Вторая часть этой проблемы касается гораздо более запутанной ситуации. Здесь надо поставить себе вопрос о том, как это первоначальное архаическое сознание сохраняется (и сохраняется ли) в позднейшем сознании исторических культур и как вообще это сознание воспринимает первоначальную принципиальную коллективность. Вопрос этот действительно очень сложен и требует проработки на конкретном историческом материале каждой культуры. Я думаю, что М. М. Бахтин предложил в этом плане один общий принцип, который может быть сохранён и в современных подходах, но с определёнными оговорками и с осторожностью. Согласно М. М. Бахтину, это первоначальное архаическое сознание, так называемая «народная культура» сохранилась в позднейших исторических культурах в виде некоего подспудного, подавленного уровня культуры, носящего неофициальный и, как правило, протестный, «контестативный» характер. М. М. Бахтин предложил и отличительные признаки этой неофициальной культуры, а именно то, что он назвал карнавальностью. Основным принципом «карнавальности» он предложил считать выделение внутри культурного времени-пространства (например, календарного цикла) особого хронотопа, который характеризуется полной инверсией всех семиотических ценностей и знаковых значений. М. М. Бахтин исходит здесь из гипотезы о дуальном характере знаковых систем, как в смысле простого обозначения (референции), так и в смысле последовательной характеристики знаков как «хорошие» versus «дурные».

Сохранённые записи данных
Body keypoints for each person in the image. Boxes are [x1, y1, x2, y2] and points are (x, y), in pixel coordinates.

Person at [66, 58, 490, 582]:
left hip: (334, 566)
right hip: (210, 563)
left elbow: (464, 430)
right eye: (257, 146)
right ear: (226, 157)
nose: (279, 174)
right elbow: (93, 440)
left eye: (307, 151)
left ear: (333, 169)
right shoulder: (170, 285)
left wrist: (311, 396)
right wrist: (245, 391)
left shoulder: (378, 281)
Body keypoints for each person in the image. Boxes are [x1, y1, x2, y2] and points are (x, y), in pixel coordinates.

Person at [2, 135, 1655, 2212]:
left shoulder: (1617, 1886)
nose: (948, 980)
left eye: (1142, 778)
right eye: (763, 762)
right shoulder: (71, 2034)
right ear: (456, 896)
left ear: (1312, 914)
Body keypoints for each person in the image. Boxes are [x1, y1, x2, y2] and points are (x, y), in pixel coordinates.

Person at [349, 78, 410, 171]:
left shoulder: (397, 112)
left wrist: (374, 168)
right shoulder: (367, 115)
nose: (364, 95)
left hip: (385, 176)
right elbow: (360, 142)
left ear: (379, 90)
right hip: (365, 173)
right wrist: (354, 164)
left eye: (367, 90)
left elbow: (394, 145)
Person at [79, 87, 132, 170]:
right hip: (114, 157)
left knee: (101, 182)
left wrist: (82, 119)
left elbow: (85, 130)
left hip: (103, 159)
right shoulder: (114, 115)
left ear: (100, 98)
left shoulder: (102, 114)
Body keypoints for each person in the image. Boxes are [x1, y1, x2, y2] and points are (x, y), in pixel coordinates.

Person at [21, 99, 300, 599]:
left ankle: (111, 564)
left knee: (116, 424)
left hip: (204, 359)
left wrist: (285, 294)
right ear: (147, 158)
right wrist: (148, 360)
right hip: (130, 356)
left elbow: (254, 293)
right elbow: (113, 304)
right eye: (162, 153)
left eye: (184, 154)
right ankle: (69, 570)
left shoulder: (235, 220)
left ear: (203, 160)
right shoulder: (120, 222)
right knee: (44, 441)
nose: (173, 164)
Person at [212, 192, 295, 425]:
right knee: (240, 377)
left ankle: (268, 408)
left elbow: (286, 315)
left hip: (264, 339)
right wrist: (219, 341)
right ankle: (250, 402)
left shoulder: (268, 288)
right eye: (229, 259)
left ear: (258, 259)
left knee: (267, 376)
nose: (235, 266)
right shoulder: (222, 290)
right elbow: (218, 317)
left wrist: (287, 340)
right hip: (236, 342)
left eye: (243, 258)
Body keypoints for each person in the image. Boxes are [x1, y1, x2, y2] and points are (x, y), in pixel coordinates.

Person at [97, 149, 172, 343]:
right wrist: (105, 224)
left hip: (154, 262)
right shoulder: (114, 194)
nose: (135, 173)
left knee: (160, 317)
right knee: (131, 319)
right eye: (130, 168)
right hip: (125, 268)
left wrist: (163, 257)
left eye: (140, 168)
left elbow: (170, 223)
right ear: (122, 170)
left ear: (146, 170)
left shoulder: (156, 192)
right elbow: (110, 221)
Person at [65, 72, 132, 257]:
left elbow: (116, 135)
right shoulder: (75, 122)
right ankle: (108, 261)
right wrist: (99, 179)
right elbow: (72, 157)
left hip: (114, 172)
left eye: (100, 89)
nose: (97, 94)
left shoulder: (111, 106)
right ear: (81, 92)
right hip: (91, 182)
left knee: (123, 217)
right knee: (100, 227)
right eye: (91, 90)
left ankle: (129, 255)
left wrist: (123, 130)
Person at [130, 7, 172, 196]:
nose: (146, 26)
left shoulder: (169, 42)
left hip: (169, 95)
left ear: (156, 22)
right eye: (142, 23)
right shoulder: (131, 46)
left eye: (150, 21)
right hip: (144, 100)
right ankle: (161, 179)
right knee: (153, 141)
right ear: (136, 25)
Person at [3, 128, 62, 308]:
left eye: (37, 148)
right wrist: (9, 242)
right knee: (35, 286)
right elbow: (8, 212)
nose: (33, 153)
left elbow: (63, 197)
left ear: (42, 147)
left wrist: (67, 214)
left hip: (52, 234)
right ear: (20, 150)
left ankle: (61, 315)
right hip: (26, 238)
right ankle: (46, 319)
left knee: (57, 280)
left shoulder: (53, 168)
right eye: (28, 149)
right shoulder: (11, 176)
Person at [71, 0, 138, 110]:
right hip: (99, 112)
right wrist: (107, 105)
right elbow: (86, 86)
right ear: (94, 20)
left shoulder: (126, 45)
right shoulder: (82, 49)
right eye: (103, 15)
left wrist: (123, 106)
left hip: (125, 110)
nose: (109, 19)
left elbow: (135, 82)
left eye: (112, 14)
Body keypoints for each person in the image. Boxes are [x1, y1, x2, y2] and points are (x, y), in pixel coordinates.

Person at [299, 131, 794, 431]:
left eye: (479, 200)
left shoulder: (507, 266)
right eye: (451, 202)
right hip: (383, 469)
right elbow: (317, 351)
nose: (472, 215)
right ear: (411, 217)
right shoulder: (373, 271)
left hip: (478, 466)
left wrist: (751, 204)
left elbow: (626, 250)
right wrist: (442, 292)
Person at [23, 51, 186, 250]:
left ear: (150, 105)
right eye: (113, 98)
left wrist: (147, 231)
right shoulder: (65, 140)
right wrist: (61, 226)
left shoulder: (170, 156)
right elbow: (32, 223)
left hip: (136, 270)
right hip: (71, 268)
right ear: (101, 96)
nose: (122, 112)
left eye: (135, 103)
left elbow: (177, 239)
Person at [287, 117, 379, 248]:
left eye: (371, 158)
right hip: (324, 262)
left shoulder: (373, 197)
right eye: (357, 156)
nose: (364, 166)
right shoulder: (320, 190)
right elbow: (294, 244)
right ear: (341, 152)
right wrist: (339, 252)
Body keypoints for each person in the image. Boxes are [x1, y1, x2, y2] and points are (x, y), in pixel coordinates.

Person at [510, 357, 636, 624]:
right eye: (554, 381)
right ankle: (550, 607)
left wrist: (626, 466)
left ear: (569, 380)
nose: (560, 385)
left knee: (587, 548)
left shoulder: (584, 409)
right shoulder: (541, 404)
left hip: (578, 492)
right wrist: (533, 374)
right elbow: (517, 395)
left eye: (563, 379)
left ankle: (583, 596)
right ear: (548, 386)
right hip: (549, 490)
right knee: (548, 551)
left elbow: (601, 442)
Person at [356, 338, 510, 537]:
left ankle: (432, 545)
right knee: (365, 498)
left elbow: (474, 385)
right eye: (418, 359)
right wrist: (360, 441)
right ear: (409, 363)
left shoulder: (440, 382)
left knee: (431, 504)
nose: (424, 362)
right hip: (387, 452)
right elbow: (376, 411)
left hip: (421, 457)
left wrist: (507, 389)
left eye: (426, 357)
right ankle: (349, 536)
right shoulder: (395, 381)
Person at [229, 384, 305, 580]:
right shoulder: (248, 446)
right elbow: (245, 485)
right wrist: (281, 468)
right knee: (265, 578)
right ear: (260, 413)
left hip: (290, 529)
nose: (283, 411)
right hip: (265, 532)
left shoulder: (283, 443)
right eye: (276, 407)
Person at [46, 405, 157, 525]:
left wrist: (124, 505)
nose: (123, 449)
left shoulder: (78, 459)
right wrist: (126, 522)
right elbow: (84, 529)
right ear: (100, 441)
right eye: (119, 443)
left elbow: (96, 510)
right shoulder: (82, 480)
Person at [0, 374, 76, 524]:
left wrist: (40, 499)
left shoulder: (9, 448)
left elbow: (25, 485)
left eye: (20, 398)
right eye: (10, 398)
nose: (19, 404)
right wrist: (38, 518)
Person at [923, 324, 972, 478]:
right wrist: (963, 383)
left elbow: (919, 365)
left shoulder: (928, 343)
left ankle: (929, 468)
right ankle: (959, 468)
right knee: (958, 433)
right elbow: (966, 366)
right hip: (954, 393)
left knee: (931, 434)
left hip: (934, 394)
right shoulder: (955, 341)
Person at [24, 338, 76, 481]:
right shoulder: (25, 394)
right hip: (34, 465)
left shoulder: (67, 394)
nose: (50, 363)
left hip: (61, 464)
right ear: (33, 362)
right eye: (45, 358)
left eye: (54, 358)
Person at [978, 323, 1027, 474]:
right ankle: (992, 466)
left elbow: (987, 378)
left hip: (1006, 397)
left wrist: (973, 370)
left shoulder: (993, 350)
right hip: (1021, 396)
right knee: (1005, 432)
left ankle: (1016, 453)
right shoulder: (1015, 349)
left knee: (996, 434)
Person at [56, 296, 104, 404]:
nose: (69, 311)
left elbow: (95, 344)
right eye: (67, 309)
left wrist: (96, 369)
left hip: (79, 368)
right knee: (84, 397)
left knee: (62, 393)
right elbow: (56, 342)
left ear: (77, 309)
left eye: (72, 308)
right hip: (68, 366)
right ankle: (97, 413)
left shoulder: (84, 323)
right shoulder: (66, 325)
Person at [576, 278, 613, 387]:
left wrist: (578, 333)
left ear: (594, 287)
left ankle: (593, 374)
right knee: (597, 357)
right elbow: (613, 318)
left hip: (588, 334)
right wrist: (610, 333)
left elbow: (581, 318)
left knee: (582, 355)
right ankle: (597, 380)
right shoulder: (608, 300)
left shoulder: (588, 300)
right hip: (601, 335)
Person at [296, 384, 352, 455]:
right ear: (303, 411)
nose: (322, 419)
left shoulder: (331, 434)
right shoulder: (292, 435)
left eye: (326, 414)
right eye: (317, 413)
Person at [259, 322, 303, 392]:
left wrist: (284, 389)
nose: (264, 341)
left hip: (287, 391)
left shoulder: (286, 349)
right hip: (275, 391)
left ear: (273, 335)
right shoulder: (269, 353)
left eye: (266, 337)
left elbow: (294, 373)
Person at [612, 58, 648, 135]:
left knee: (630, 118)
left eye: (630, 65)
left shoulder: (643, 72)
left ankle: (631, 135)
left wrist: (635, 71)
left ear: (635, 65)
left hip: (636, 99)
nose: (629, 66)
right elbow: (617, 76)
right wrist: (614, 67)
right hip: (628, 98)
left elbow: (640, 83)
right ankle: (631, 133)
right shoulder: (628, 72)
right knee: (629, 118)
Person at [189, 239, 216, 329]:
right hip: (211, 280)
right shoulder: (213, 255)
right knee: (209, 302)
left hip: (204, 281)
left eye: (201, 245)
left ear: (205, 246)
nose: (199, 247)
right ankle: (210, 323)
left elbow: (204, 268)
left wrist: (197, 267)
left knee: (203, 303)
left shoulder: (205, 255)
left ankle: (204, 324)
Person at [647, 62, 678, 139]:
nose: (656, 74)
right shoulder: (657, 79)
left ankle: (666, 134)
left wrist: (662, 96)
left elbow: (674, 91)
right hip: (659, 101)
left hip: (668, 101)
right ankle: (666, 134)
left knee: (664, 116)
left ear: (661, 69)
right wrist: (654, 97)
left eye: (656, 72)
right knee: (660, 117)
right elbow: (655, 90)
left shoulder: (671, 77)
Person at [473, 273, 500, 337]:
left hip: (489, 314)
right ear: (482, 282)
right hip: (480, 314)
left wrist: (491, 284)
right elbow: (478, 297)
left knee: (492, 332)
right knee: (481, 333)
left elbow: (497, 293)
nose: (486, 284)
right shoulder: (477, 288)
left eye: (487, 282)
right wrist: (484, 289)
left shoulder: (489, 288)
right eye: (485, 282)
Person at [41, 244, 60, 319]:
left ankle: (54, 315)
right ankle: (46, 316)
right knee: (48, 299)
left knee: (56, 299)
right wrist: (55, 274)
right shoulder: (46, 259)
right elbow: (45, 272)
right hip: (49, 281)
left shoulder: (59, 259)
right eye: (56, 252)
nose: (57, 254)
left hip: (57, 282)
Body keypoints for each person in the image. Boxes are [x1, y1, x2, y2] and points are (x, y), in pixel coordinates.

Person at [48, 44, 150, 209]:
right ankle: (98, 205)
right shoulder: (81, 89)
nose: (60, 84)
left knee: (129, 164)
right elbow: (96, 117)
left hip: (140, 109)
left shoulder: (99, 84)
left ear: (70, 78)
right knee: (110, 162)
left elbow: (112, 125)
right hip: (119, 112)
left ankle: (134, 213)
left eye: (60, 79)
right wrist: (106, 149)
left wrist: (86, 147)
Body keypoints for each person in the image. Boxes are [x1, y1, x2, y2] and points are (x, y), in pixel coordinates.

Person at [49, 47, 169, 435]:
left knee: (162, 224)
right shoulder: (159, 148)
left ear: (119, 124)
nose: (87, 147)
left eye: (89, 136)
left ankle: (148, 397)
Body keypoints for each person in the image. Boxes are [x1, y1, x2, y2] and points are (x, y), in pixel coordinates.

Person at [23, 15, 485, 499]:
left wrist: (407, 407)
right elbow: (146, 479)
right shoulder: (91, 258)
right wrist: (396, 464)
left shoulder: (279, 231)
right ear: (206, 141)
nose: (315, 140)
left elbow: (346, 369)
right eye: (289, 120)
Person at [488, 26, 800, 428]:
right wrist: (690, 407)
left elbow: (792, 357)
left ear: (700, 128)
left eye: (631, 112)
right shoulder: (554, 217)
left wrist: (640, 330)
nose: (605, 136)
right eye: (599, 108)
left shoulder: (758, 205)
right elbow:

## Условие задачи
Напишите продолжение отрывка о карнавальности у М. М. Бахтина, начиная сразу после его последнего предложения.

## Ответ к задаче
Сложности начинают возникать тогда, когда эта конструкция, предложенная впервые М. М. Бахтиным и получившая большую популярность и на Западе, особенно после выхода в свет его книги «Творчество Франсуа Рабле» (1965), стала широко применяться и к исследованию реальных исторических общественных явлений и процессов, в том числе, и реальных случаев карнавала в конкретных обществах. Сложности эти связаны с двумя обстоятельствами. Одно — это наличие явлений карнавального типа (например, предпочтение телесного низа, разного рода вторжений в тело, телесных извержений, расчленений и автономизации частей тела) и в ситуациях и контекстах, которые ничего общего с описанным Бахтиным карнавалом не имеют. Особенно это наблюдается в первобытных культурах. Другое отчасти связано с первым и связано с тем, что Бахтин последовательно относится к карнавалу как к явлению глубоко положительному, помогающему народу противостоять давлению официальной идеологии. В действительности, однако, даже там, где карнавал действительно имел все те глубоко положительные коннотации, о которых справедливо писал М. М. Бахтин, они были предназначены только и исключительно для членов, участников карнавала, а право быть таковым принадлежало отнюдь не всем людям, и даже не всем членам общества, а лишь тем, для кого был предназначен карнавал, кто, так сказать, «был в нём записан» официально или неофициально. Более того, как показали некоторые историко-этнографические исследования последних десятилетий, в определённые эпохи (Ренессанс, барокко) карнавал мог специально использоваться для сведения счётов с теми, кто проживал в каком-то месте, городе, районе, но не входил в общину тех, кто устраивал карнавал. Беззаконная и бесшабашная атмосфера карнавала, которой так восхищался М. М. Бахтин (и его особо рьяные последователи), особенно способствовала развязыванию всякого рода массовых преследований, погромов, убийств и т. п.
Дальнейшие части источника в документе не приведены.